* Records provided:
= = =
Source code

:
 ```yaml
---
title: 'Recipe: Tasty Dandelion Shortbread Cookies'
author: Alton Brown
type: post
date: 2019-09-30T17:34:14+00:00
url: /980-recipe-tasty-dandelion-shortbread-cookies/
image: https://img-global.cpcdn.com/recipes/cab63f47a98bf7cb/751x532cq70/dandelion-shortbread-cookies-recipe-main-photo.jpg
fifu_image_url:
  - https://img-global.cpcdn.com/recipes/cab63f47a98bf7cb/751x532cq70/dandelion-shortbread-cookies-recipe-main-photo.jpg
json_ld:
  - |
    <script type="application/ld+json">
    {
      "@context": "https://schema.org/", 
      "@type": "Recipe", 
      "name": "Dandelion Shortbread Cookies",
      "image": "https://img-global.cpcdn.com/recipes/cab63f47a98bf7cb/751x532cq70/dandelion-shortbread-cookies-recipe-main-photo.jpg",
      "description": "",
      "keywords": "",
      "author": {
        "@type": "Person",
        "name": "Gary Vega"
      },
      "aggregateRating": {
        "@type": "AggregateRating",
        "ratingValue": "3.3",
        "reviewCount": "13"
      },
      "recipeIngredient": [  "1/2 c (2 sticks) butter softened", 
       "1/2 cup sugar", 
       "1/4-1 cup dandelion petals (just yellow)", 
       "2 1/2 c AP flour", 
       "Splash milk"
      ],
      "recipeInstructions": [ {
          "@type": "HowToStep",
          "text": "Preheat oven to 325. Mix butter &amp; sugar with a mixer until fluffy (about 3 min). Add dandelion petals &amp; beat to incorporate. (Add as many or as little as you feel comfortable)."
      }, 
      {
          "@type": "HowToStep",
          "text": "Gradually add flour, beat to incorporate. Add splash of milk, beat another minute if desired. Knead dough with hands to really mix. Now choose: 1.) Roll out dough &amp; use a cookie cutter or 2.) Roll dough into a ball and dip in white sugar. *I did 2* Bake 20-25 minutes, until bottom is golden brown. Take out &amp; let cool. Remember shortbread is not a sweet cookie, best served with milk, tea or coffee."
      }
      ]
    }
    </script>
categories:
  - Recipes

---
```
= = =
* Task directions: Each line above where the word "flour" occurs should be copied out.

* Your response:
       "2 1/2 c AP flour", 
          "text": "Gradually add flour, beat to incorporate. Add splash of milk, beat another minute if desired. Knead dough with hands to really mix. Now choose: 1.) Roll out dough &amp; use a cookie cutter or 2.) Roll dough into a ball and dip in white sugar. *I did 2* Bake 20-25 minutes, until bottom is golden brown. Take out &amp; let cool. Remember shortbread is not a sweet cookie, best served with milk, tea or coffee."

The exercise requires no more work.